**EXTRACTED ENTRIES:**
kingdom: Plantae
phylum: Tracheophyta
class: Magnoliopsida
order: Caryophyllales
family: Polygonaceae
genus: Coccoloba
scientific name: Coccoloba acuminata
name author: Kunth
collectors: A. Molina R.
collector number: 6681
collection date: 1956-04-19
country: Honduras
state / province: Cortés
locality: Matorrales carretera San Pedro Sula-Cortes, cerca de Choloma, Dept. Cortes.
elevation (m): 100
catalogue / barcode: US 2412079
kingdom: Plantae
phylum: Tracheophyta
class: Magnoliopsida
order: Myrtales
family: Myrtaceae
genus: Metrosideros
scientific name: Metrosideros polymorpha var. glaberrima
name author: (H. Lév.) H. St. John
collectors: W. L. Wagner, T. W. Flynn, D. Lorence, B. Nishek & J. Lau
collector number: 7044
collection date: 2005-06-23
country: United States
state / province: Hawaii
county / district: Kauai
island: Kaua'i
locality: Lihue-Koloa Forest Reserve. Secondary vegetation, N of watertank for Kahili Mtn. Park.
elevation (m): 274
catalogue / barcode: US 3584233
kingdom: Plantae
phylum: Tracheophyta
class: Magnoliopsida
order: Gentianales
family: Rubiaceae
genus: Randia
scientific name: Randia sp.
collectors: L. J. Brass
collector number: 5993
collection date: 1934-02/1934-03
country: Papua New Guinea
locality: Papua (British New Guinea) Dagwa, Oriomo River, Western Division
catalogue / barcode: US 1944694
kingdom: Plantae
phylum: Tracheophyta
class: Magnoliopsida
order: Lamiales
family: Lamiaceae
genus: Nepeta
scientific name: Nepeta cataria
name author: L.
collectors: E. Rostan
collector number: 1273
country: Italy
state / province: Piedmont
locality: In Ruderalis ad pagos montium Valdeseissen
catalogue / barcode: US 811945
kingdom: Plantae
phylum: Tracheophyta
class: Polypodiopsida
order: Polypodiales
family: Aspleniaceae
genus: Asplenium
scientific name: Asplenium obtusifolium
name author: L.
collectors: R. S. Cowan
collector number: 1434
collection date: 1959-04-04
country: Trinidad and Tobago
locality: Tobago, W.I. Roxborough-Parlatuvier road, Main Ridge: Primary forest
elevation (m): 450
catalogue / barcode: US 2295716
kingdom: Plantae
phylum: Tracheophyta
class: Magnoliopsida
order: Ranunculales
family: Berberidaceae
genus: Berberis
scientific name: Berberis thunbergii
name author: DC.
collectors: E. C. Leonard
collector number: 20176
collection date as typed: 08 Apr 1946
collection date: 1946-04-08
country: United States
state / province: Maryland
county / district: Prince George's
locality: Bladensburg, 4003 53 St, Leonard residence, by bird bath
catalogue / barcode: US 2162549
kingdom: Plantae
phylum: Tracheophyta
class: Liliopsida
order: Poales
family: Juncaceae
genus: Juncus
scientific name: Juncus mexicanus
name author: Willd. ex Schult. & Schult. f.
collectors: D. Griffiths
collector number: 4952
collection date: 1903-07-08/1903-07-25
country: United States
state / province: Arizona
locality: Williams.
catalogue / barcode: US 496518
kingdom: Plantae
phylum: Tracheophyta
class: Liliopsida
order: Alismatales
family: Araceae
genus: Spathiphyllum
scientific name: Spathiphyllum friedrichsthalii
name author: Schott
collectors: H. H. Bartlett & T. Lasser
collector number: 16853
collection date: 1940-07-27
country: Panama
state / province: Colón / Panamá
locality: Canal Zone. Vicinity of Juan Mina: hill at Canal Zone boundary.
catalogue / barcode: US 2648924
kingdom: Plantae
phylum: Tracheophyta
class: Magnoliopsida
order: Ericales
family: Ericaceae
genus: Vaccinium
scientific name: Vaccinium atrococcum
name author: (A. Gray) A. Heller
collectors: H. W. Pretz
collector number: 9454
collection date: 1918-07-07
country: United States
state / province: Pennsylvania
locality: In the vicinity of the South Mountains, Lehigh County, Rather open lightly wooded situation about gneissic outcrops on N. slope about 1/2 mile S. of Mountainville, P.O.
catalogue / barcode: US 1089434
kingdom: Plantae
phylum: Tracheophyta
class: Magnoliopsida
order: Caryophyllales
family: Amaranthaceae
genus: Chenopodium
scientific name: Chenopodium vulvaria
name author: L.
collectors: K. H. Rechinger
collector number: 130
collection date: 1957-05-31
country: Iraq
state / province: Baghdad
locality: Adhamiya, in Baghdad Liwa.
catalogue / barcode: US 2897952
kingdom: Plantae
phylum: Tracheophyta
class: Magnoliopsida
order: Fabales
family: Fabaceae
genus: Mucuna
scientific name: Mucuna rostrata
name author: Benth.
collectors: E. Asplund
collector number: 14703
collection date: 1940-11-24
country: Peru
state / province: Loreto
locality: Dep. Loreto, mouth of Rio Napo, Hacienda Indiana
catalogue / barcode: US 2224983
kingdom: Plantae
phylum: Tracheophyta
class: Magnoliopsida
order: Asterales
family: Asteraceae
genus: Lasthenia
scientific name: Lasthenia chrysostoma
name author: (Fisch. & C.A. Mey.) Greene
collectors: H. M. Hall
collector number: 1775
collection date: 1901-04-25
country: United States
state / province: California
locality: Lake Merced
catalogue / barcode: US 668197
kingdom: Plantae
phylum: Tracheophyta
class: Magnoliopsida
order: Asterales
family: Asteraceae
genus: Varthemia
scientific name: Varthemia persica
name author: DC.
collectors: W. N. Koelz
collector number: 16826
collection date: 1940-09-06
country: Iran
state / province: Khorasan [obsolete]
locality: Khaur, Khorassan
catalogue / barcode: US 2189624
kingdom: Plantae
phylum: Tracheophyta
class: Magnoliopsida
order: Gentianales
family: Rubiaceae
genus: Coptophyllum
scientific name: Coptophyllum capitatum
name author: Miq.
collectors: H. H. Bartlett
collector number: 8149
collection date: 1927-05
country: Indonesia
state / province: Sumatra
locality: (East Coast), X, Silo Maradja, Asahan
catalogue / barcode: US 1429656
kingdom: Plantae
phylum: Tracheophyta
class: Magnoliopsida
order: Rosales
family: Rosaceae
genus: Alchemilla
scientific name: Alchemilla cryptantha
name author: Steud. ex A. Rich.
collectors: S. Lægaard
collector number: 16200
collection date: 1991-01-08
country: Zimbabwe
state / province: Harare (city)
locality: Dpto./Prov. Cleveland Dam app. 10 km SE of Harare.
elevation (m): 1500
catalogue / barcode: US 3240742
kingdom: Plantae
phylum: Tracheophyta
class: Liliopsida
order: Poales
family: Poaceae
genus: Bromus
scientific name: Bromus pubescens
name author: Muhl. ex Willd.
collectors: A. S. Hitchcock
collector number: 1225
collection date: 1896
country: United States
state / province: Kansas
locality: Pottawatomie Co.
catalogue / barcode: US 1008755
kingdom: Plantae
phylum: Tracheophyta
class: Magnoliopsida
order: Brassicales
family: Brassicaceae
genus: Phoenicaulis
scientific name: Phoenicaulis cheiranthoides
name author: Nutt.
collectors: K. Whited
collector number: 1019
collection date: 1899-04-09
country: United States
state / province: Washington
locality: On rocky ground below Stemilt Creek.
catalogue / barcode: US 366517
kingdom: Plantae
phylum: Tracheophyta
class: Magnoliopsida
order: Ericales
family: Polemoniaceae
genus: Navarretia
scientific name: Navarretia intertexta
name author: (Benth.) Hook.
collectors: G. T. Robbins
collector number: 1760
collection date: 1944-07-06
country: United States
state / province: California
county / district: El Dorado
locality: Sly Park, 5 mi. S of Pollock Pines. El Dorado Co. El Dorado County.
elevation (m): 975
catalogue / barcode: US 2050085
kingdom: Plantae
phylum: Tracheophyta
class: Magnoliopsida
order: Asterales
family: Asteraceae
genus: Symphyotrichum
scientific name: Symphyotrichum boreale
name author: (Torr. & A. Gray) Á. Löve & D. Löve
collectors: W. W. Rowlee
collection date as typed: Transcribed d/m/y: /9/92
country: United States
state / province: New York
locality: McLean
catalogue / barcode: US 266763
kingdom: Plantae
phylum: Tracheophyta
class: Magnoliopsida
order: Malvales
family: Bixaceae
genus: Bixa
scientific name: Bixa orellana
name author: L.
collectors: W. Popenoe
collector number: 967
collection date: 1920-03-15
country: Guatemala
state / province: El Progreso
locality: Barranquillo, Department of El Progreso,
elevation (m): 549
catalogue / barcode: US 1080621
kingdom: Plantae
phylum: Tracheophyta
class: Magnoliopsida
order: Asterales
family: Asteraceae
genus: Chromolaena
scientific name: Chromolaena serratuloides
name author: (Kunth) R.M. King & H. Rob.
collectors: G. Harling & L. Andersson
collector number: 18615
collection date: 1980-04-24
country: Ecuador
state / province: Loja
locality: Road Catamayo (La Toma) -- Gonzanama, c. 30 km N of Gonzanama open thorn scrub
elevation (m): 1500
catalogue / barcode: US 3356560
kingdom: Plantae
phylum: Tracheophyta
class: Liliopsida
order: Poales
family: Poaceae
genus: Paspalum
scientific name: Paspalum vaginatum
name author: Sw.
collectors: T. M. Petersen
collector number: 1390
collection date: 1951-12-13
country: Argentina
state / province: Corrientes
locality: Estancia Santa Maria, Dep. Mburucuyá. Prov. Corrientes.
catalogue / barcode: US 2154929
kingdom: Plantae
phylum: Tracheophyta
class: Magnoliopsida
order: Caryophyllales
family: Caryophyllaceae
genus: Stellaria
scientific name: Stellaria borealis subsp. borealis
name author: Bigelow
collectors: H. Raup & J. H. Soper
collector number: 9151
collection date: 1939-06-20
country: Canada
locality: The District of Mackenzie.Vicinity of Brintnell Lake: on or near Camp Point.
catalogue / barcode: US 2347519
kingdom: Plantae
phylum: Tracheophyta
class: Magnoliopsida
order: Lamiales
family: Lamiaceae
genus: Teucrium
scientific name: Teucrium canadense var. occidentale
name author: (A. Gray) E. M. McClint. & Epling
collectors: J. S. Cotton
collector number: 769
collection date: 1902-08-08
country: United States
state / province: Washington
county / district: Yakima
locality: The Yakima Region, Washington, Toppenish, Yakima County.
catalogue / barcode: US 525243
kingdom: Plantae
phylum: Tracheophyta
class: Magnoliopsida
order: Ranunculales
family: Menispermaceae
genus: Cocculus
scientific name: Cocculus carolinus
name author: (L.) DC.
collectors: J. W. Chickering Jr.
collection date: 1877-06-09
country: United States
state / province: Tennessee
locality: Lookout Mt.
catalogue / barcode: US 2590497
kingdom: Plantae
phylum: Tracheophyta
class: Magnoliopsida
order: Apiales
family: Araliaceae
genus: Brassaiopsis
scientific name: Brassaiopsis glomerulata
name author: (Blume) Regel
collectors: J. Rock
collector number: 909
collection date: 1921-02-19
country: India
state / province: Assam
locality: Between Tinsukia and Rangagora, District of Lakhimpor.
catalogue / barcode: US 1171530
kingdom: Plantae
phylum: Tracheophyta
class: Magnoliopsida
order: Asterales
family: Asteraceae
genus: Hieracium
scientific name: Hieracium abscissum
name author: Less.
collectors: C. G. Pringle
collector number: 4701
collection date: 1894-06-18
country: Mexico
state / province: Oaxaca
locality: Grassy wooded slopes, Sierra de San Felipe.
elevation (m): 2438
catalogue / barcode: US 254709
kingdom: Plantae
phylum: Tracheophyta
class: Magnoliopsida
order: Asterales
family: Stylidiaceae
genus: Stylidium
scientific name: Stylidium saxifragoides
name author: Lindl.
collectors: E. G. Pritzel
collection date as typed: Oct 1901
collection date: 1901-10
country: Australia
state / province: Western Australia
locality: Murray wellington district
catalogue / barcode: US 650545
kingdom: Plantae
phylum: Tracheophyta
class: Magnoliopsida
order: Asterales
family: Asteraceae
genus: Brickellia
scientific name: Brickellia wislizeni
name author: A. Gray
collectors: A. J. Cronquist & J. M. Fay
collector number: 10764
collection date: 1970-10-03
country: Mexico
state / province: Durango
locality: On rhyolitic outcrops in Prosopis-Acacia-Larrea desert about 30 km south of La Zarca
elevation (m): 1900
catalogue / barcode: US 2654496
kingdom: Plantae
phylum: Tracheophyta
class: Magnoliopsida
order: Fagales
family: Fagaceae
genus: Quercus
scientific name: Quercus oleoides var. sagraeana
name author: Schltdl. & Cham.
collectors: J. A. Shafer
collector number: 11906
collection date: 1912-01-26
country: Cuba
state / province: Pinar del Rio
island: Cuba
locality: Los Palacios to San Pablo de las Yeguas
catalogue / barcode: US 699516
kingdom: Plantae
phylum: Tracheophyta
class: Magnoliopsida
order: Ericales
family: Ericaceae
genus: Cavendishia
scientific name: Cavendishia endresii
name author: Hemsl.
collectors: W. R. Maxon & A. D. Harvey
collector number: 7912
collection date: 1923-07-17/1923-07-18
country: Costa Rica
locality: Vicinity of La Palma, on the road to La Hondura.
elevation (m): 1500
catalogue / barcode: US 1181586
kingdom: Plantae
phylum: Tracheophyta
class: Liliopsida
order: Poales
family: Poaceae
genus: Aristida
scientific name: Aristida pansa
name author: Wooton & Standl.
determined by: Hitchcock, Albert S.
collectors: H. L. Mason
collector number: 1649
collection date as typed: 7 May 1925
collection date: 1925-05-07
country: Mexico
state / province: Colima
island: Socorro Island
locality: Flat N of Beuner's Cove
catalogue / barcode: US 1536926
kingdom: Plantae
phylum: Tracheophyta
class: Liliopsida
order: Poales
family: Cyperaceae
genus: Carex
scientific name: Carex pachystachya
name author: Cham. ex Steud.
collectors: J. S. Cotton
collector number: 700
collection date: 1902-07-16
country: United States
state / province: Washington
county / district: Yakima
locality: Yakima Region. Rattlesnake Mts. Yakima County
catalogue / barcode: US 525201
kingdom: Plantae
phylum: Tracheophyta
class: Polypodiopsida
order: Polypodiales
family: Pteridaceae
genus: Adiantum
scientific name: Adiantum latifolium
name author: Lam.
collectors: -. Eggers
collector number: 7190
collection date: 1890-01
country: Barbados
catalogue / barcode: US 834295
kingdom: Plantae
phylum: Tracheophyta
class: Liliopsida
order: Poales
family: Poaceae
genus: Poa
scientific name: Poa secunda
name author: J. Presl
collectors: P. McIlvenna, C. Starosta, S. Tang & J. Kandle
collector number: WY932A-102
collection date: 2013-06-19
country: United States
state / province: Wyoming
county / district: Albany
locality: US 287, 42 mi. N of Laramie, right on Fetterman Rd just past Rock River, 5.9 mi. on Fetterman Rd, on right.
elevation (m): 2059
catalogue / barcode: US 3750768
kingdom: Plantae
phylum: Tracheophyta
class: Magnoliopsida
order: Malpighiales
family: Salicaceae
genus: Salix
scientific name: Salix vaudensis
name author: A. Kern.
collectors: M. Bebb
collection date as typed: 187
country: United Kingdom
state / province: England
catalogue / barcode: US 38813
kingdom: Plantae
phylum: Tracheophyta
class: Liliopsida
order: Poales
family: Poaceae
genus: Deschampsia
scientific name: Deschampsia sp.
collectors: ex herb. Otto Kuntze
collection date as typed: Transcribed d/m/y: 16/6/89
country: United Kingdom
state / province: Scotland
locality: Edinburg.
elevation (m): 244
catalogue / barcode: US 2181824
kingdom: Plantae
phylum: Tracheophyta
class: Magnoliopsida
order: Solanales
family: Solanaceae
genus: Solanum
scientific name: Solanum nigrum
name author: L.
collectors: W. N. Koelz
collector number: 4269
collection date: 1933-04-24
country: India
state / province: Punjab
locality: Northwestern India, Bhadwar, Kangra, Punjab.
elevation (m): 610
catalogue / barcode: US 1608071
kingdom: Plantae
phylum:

**GOAL:**
Rewrite the records as a JSON list of strings, one string per line, from the line with "collection date: 1957-05-31" to the line with "scientific name: Lasthenia chrysostoma", with both of those lines included and blank lines left out.

**OUTPUT:**
[
  "collection date: 1957-05-31",
  "country: Iraq",
  "state / province: Baghdad",
  "locality: Adhamiya, in Baghdad Liwa.",
  "catalogue / barcode: US 2897952",
  "kingdom: Plantae",
  "phylum: Tracheophyta",
  "class: Magnoliopsida",
  "order: Fabales",
  "family: Fabaceae",
  "genus: Mucuna",
  "scientific name: Mucuna rostrata",
  "name author: Benth.",
  "collectors: E. Asplund",
  "collector number: 14703",
  "collection date: 1940-11-24",
  "country: Peru",
  "state / province: Loreto",
  "locality: Dep. Loreto, mouth of Rio Napo, Hacienda Indiana",
  "catalogue / barcode: US 2224983",
  "kingdom: Plantae",
  "phylum: Tracheophyta",
  "class: Magnoliopsida",
  "order: Asterales",
  "family: Asteraceae",
  "genus: Lasthenia",
  "scientific name: Lasthenia chrysostoma"
]